*** Opening Document excerpt ***

Many scholars in the digital humanities make things as part of their critical and theoretical activity, and — in so doing — refuse the knowing/doing dichotomy present in some academic circles. Critical Making in Digital Humanities is a preservation project headed by Roger Whitson (Washington State University Pullman) and Dene Grigar (Washington State University Vancouver) that captures projects by scholars moving between critical theory and making practices. It seeks to give scholars a richer understanding of the work in digital media that challenges our discipline’s assumptions about hands-on creative work.

*** Closing Document excerpt ***

Instruction A: Reproduce the records verbatim from the line containing "Between Group.id and" up to and including the line containing "What is the majority slice?", omitting the pictures.
The records below share no connection with the text on critical making in the digital humanities.

*** Opening Available data ***

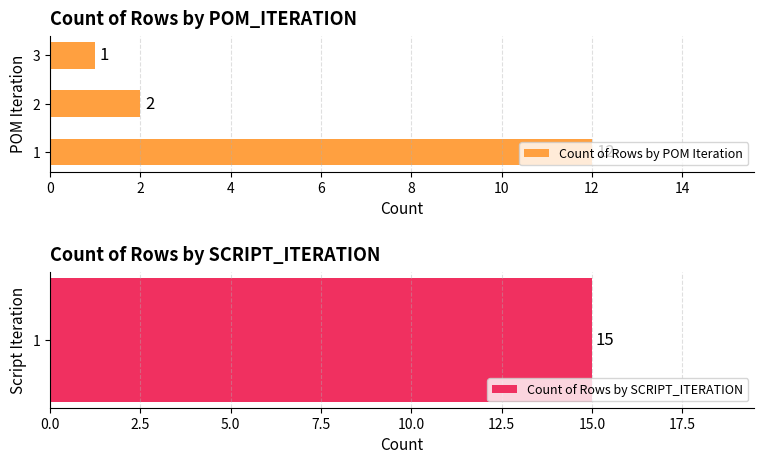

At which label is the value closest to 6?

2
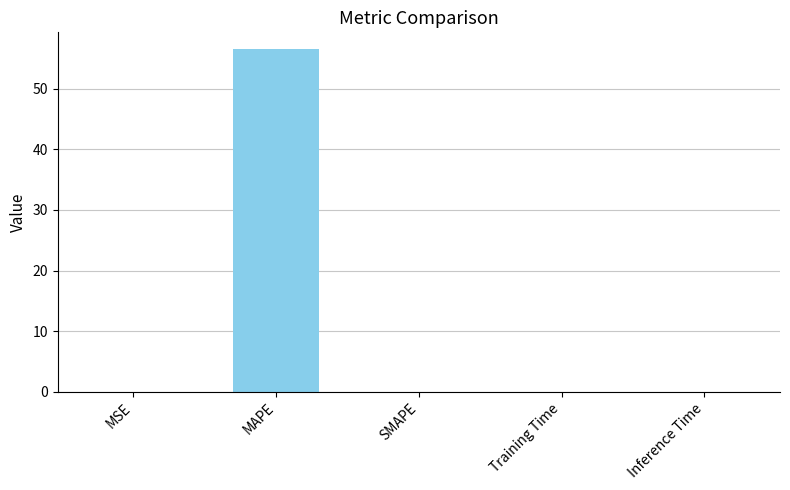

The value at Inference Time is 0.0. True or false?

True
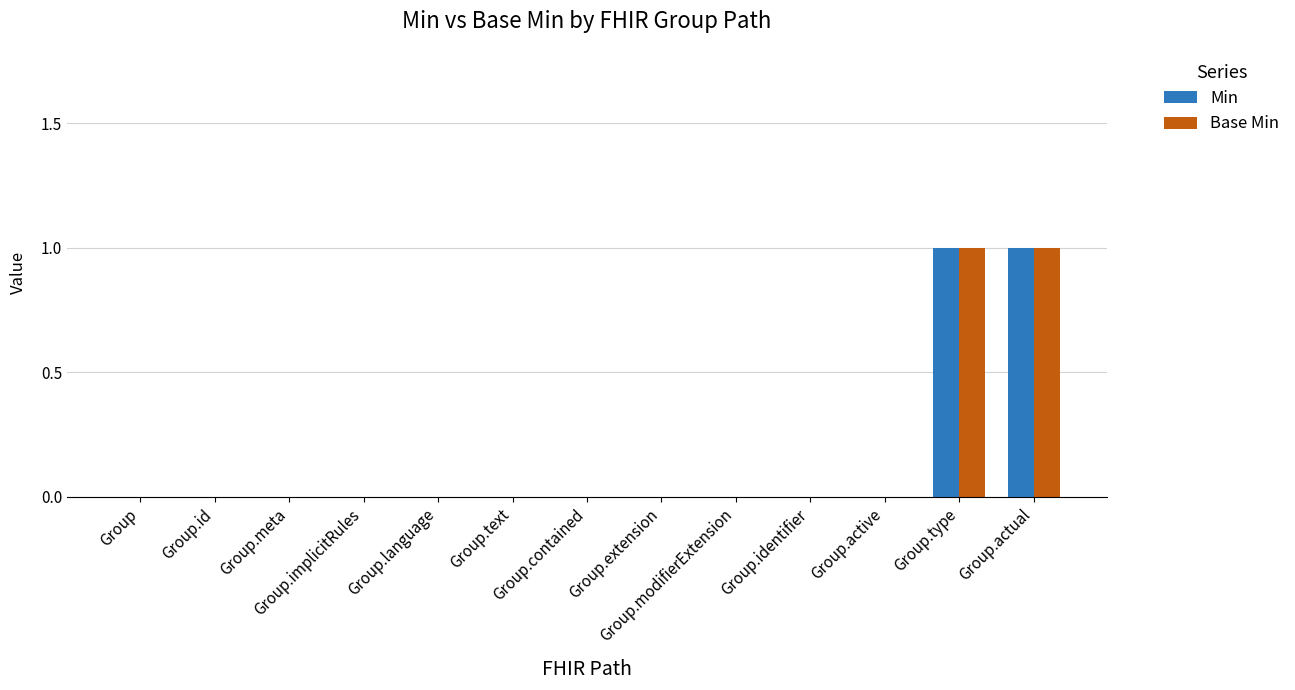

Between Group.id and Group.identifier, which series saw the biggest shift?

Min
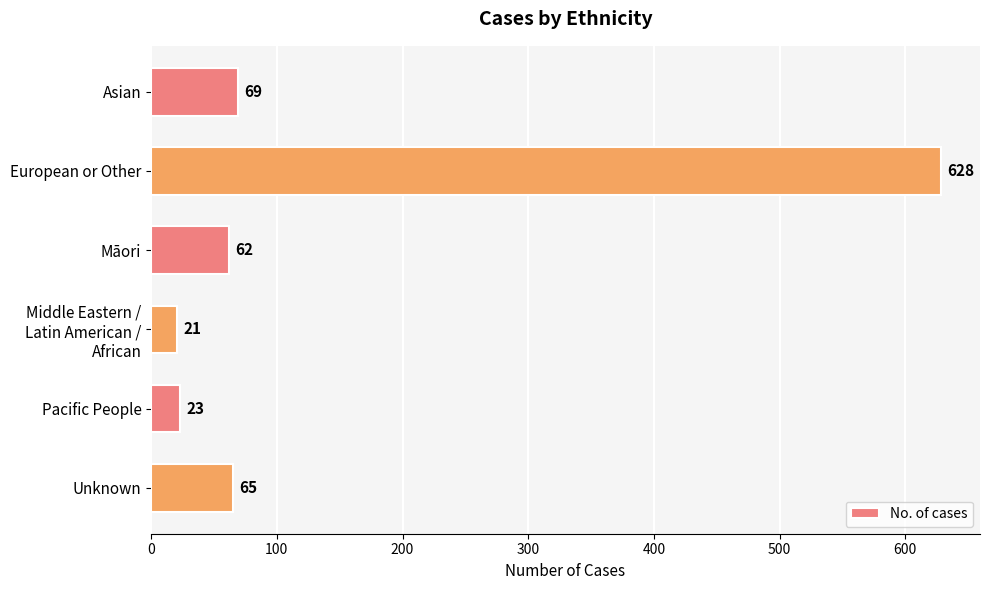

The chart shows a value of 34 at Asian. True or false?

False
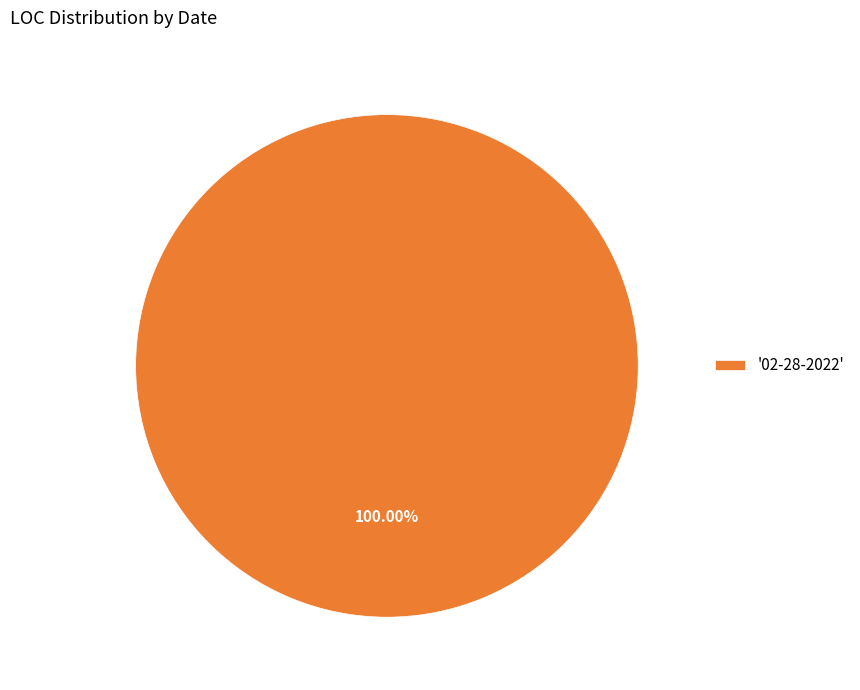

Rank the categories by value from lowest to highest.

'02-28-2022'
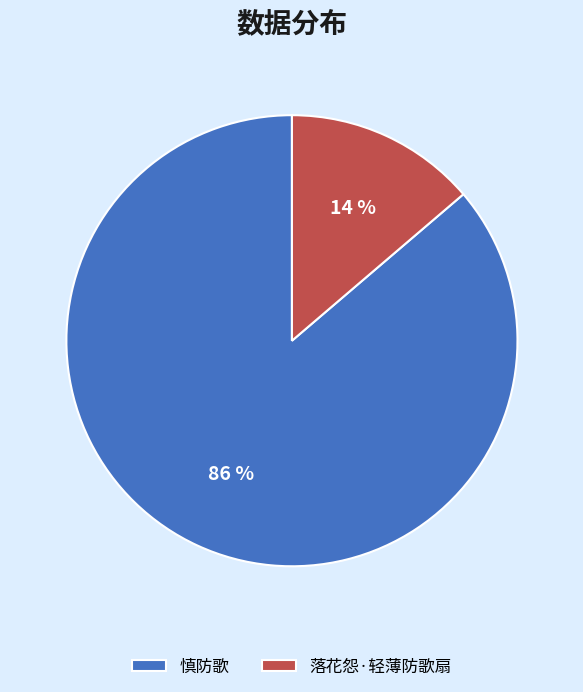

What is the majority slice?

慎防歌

*** Closing Available data ***
*** Opening Available data ***

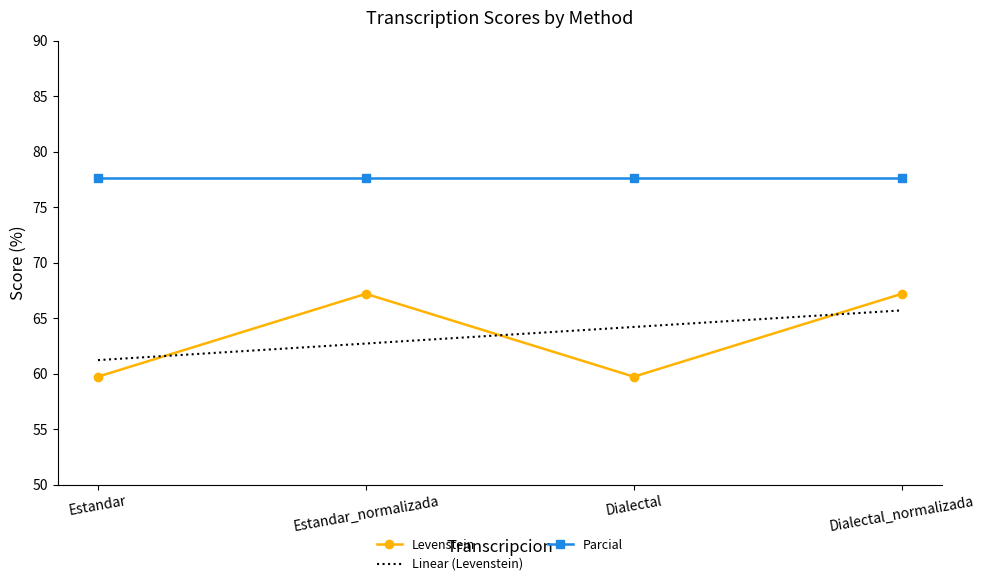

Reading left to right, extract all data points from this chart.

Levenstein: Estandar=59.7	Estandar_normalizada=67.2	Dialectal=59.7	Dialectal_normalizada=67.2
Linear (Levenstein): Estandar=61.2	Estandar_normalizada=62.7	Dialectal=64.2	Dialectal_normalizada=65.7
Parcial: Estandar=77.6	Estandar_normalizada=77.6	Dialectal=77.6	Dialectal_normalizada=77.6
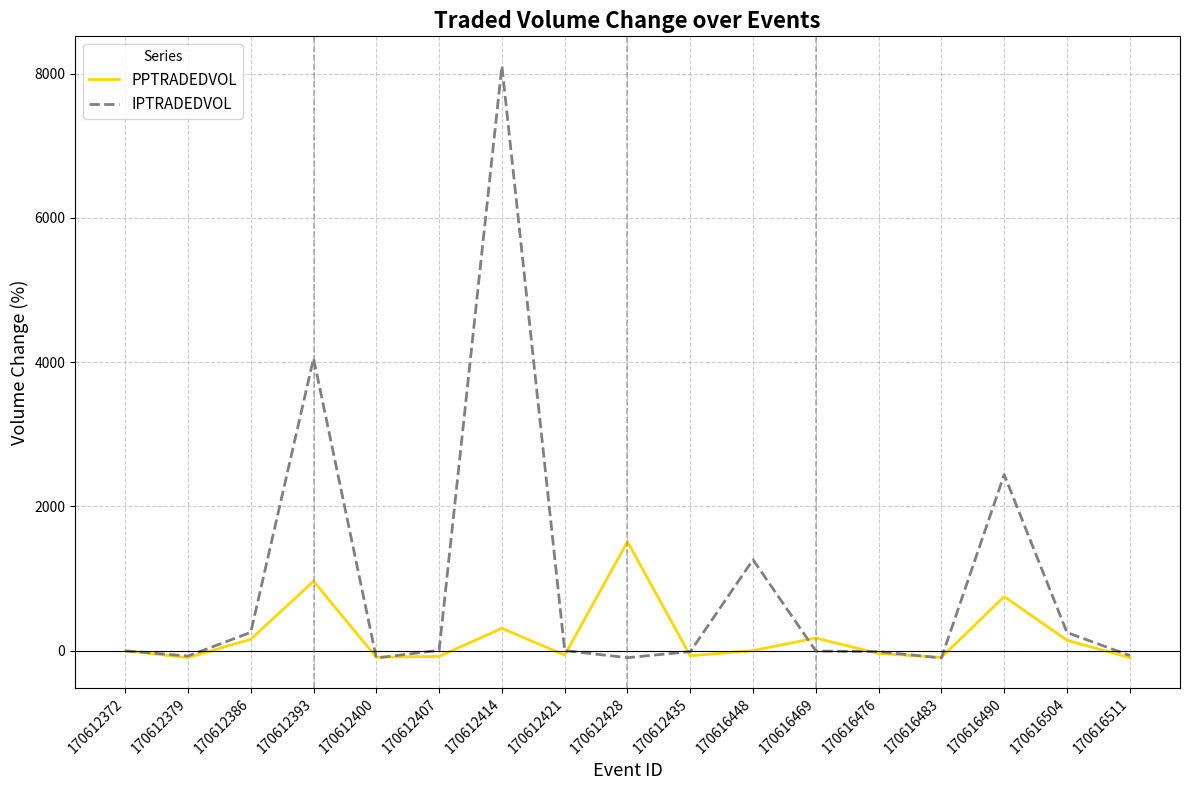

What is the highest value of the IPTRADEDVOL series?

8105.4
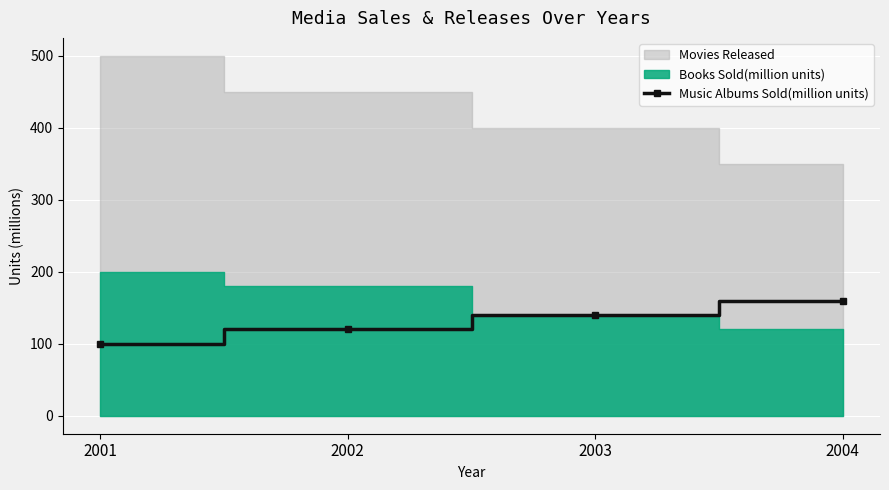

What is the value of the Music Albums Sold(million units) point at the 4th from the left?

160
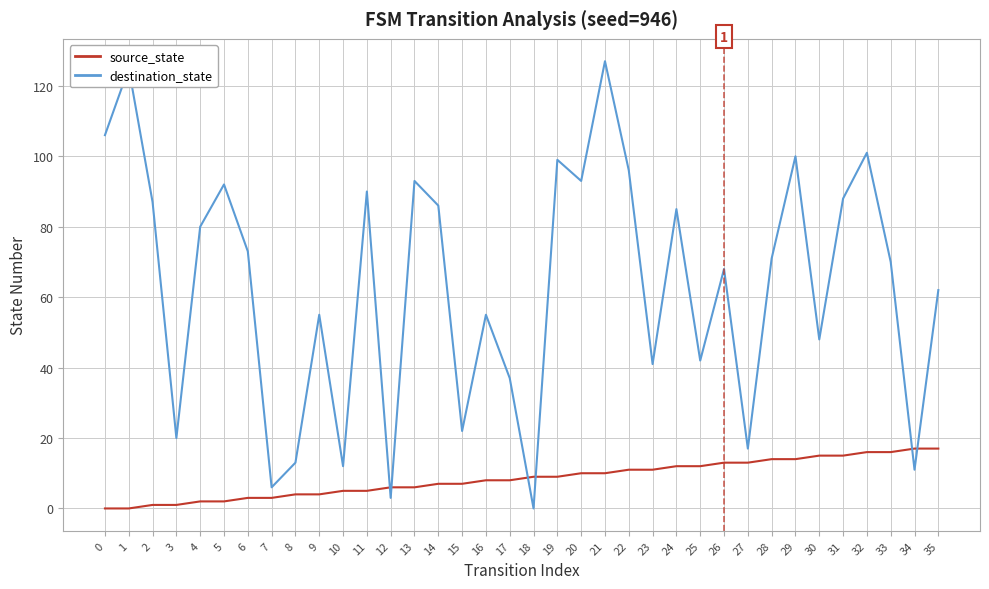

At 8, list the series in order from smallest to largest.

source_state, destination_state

*** Closing Available data ***

Instruction B: Continue the text on critical making in the digital humanities from its final sentence.

Expected output A:
Between Group.id and Group.identifier, which series saw the biggest shift?

Min

The chart shows a value of 34 at Asian. True or false?

False

Rank the categories by value from lowest to highest.

'02-28-2022'

What is the majority slice?

Expected output B:
Our archive documents the methodologies used by each group, along with their methods of funding and prototyping in order to emphasize process as a fundamental part of critical activity. We believe that, all-too-often, the humanities focus their analysis on so-called finished cultural products to the detriment of truly reflecting on how things are made. As Tim Ingolt puts it, human beings live in a flux “in which materials of the most diverse kinds — through processes of admixture and distillation, of coagulation and dispersal, of evaporation and precipitation — undergo continual generation and transformation” (“Materials Against Materiality.” Archaeological Dialogues. 14.1, 7). This archive seeks to document these material transformations for the purpose of highlighting their impact on the digital humanities community. Critical Making in Digital Humanities is currently funded by a Washington State University New Faculty Seed Grant.
The first round of projects included work by Matt Ratto, Hugh Crawford, Leonardo Flores, Joshua Tanenbaum and Karen Tanenbaum, Andrew Quitmeyer, Brett Oppengard, as well as the students of Dene Grigar’s Creative Media and Digital Culture program. We are continually accepting new submissions. Please see the CFW page for more information.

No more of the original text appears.